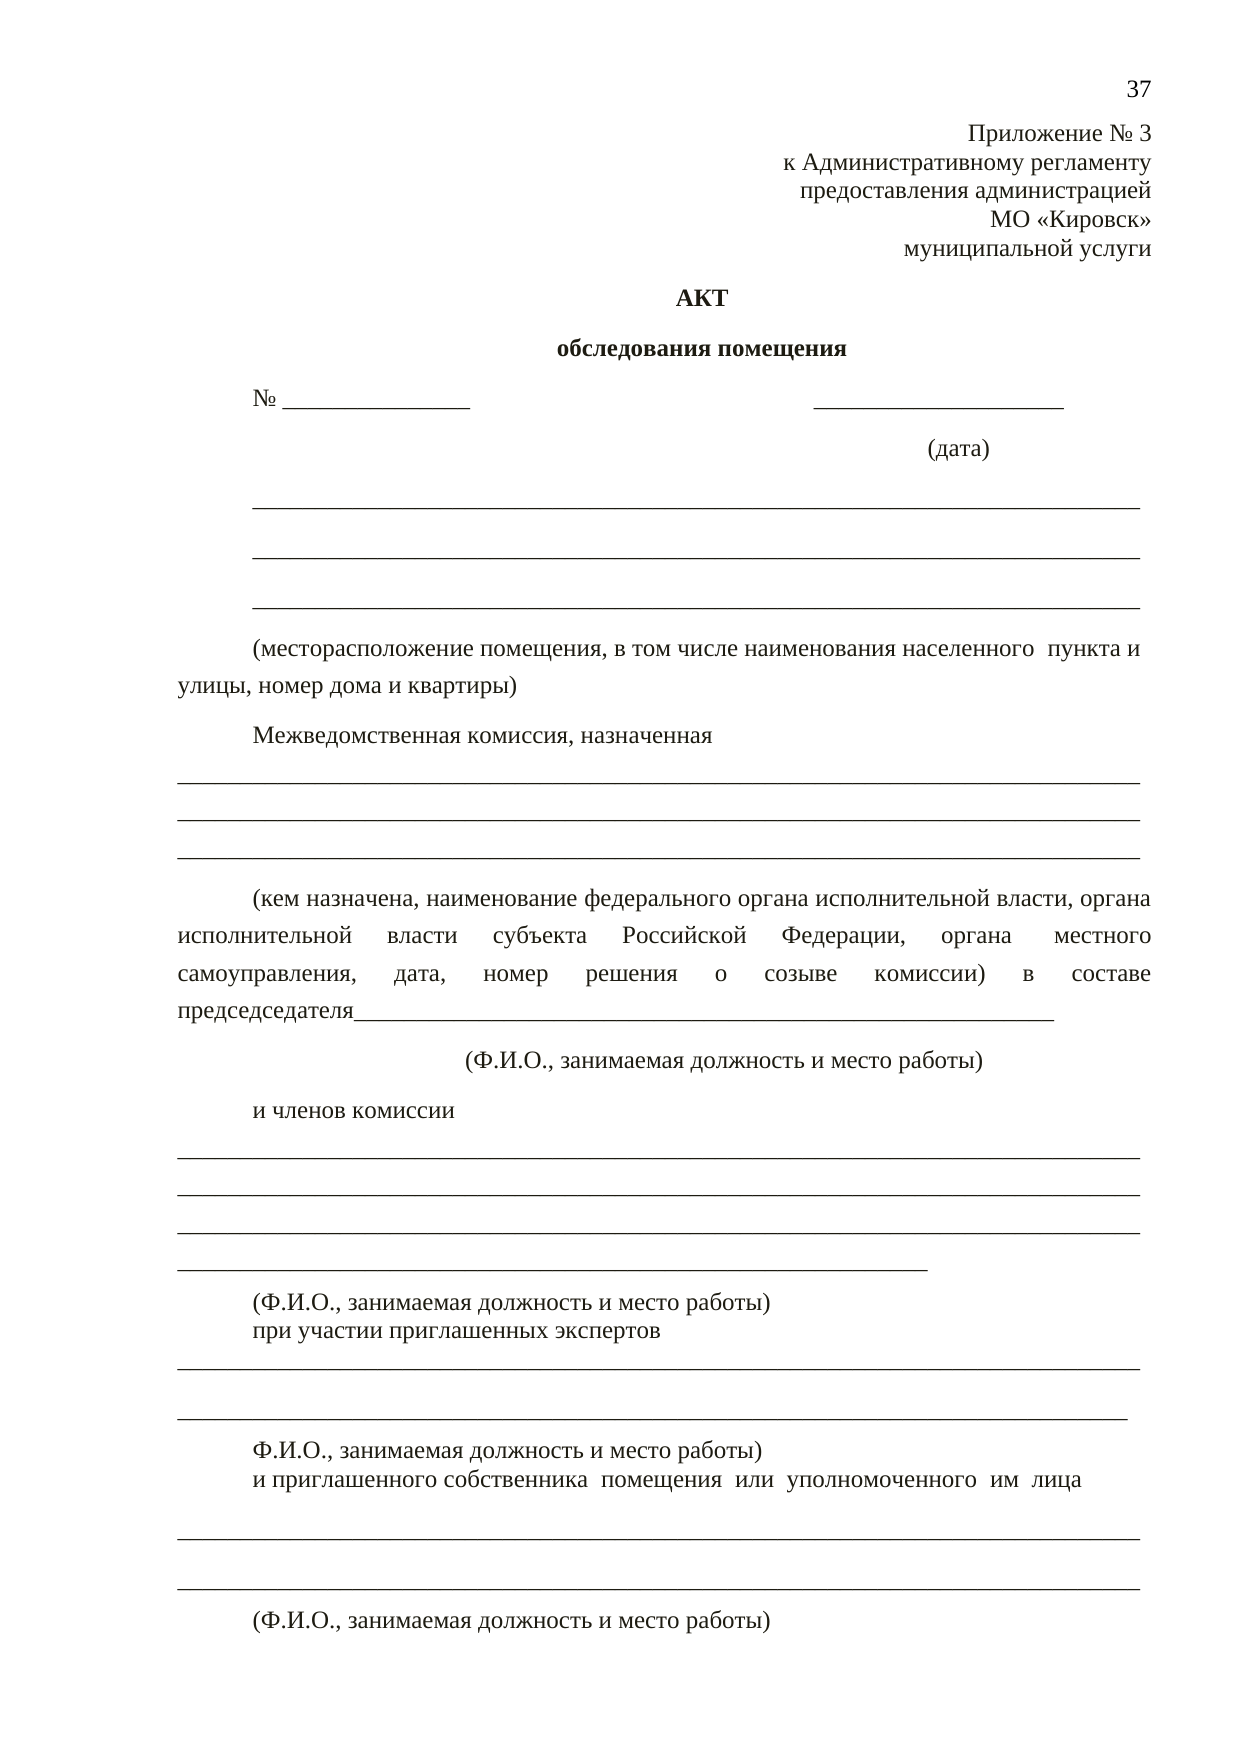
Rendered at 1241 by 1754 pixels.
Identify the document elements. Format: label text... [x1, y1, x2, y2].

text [177, 1556, 1152, 1593]
text (Ф.И.О., занимаемая должность и место работы) [177, 1287, 1152, 1316]
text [177, 1506, 1152, 1543]
text ____________________________________________________________________________ [177, 1386, 1152, 1423]
text _______________________________________________________________________ [177, 574, 1152, 612]
text Приложение № 3 [177, 118, 1152, 147]
text Межведомственная комиссия, назначенная _______________________________________________________________________________________________________________________________________________________________________________________________________________________________________ [177, 712, 1152, 862]
text (Ф.И.О., занимаемая должность и место работы) [177, 1606, 1152, 1634]
text и членов комиссии ___________________________________________________________________________________________________________________________________________________________________________________________________________________________________________________________________________________________________ [177, 1087, 1152, 1274]
text предоставления администрацией [177, 176, 1152, 204]
text АКТ [177, 274, 1152, 312]
text _______________________________________________________________________ [177, 524, 1152, 562]
text МО «Кировск» [177, 204, 1152, 233]
text муниципальной услуги [177, 233, 1152, 262]
text при участии приглашенных экспертов _____________________________________________________________________________ [177, 1316, 1152, 1373]
text (Ф.И.О., занимаемая должность и место работы) [177, 1037, 1152, 1074]
text (месторасположение помещения, в том числе наименования населенного пункта и улицы, номер дома и квартиры) [177, 624, 1152, 699]
text № _______________ ____________________ [177, 374, 1152, 412]
text обследования помещения [177, 324, 1152, 362]
text Ф.И.О., занимаемая должность и место работы) [177, 1436, 1152, 1464]
text (дата) [177, 424, 1152, 462]
text и приглашенного собственника помещения или уполномоченного им лица [177, 1464, 1152, 1493]
text к Административному регламенту [177, 147, 1152, 176]
text (кем назначена, наименование федерального органа исполнительной власти, органа исполнительной власти субъекта Российской Федерации, органа местного самоуправления, дата, номер решения о созыве комиссии) в составе председседателя________________________________________________________ [177, 874, 1152, 1024]
text _______________________________________________________________________ [177, 474, 1152, 512]
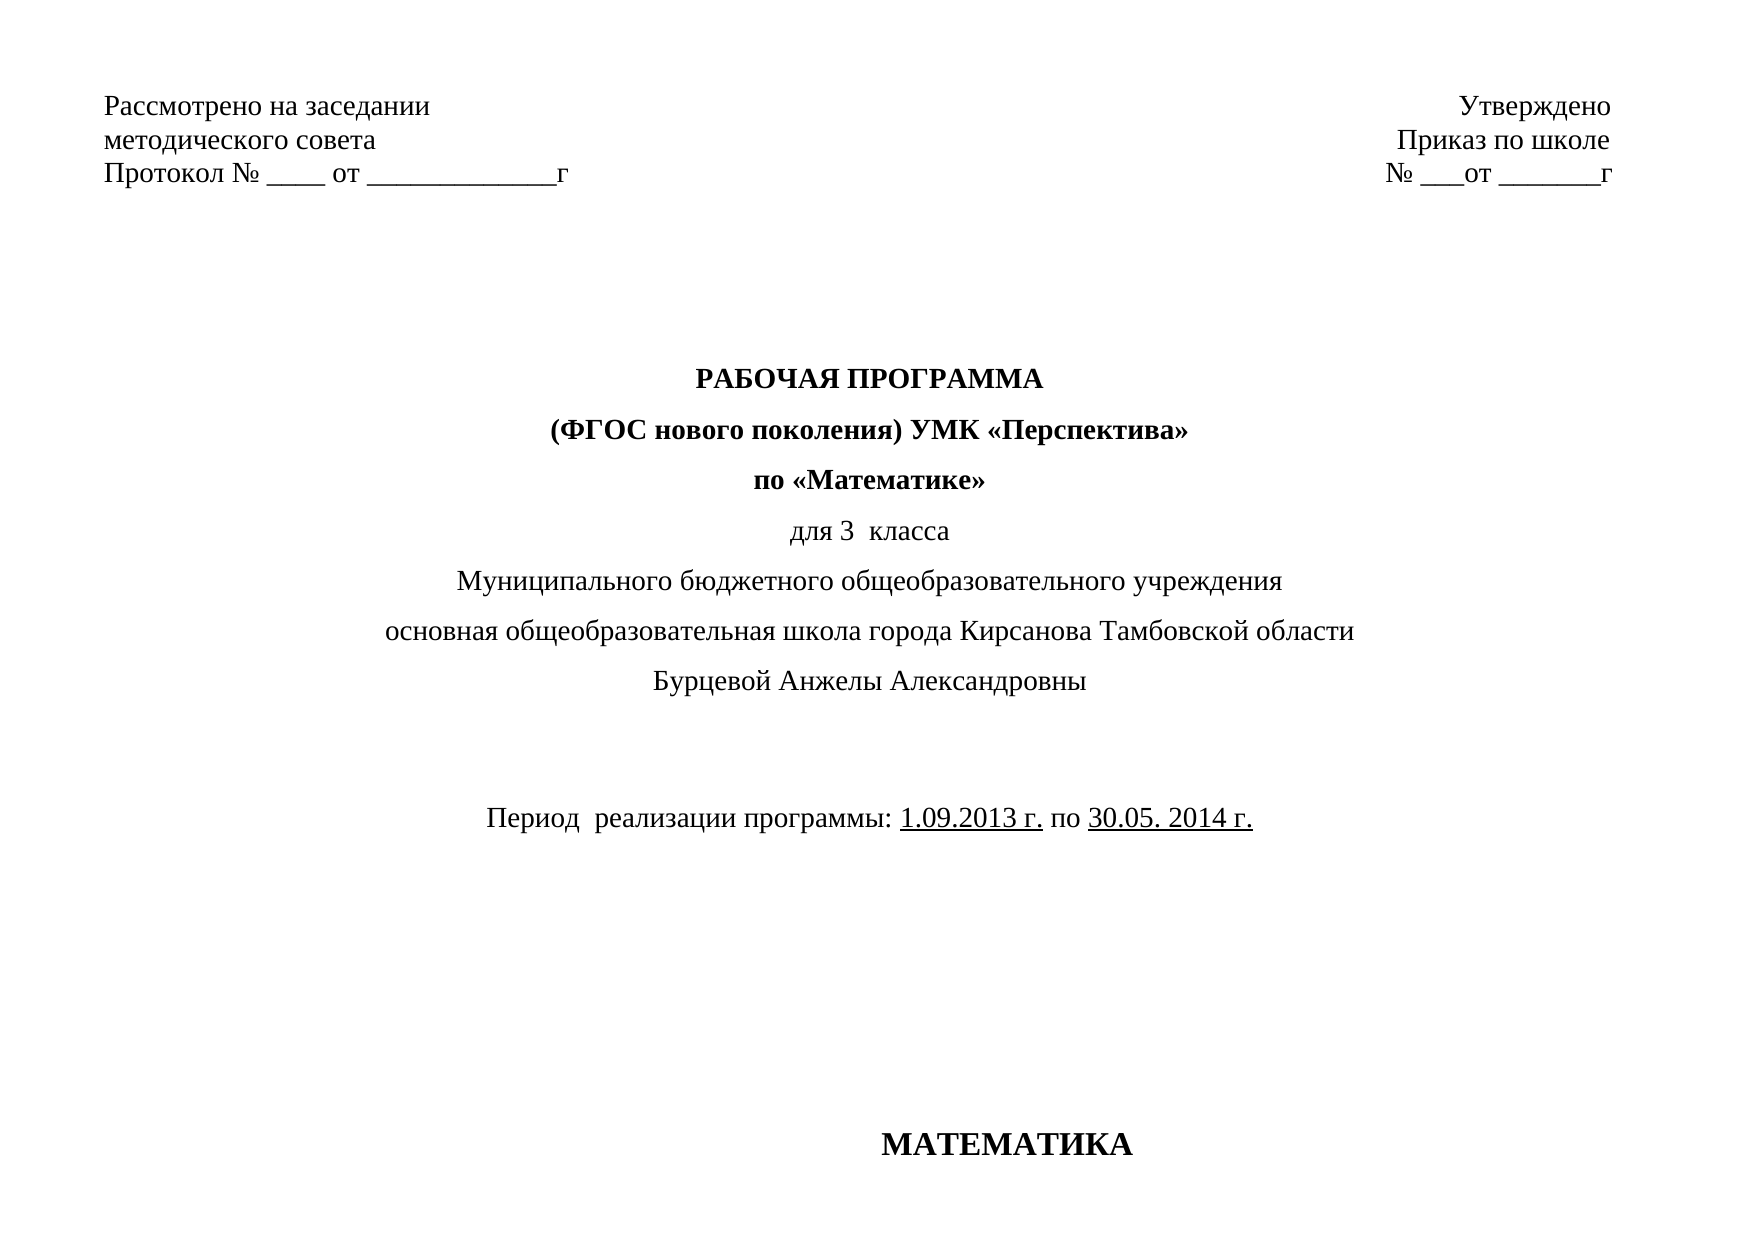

_ _ _ _ _

§ Assignment
Search the entries above for "должность". Return every line that has it.

§ Output below
text (Ф.И.О., занимаемая должность и место работы) [177, 1287, 1152, 1316]
text (Ф.И.О., занимаемая должность и место работы) [177, 1606, 1152, 1634]
text (Ф.И.О., занимаемая должность и место работы) [177, 1037, 1152, 1074]
text Ф.И.О., занимаемая должность и место работы) [177, 1436, 1152, 1464]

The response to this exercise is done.